A recent study told me something I could have learned from my mother. My mother is 97 years old. She’s thin and spry. She tells jokes and does card tricks that baffle onlookers. The odd thing is that there’s nothing in her diet that would suggest great health, wits, and longevity. She eats very little and a lot of what she eats is processed food. Her favorite meal is canned soup.
But my mother’s favorite drink has hit the good-for-your-liver chart. She drinks coffee with every meal and between meals. Her coffee maker always holds a warm brew. The dozen or so cups she drinks each day may be too much for most of us, but a recent study has shown at least some coffee may help stave off liver fibrosis.
In the journal Clinical Gastroenterology and Hepatotogy researchers Natalia Khalaf, Donna White, and others studied veterans who have hepatitis C. They found that those with a higher intake of coffee showed less fibrosis. The researchers concluded that as little as 100 mg. of caffeine a day may protect against advanced advanced fibrosis in people who have hepatitis C. An eight-ounce cup of coffee contains 95-200 mg of caffeine.

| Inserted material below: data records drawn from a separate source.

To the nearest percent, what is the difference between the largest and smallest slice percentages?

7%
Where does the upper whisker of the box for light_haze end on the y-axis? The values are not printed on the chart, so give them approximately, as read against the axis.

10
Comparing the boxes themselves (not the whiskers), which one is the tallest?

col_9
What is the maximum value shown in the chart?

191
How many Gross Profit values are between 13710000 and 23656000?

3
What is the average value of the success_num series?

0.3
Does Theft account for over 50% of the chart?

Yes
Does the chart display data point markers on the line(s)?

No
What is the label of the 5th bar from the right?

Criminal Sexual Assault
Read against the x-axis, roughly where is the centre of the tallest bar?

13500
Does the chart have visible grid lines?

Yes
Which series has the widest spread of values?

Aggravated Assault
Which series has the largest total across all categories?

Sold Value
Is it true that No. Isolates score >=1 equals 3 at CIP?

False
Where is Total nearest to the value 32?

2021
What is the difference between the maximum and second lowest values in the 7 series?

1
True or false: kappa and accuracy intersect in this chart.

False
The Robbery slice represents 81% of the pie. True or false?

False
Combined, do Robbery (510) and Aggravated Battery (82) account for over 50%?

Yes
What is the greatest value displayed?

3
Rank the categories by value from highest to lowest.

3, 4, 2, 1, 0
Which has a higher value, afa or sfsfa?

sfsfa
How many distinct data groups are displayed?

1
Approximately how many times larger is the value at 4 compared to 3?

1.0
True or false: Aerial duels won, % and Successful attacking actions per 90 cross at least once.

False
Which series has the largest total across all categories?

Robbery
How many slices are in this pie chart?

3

Let’s all join my mother in a toast for better liver health–with a good cup of coffee!
It’s amazing how yesterday’s guilty pleasure becomes today’s good pleasure!
But I think too many cups for most people would make them nervous. I love my coffee in the morning (1 or 2 cups with continental breakfast), but if I drink coffee in the afternoon, it keeps me up at night. Green tea is also a good thing for the liver and overall health.
Your mother must have good genes!
I usually drink coffee only in the morning too, and I switch to tea after that. Green tea contains antioxidants that are great for many health concerns. My mother drinks an occasional cup of tea, but probably 10 times as much coffee. She seems to sleep well regardless.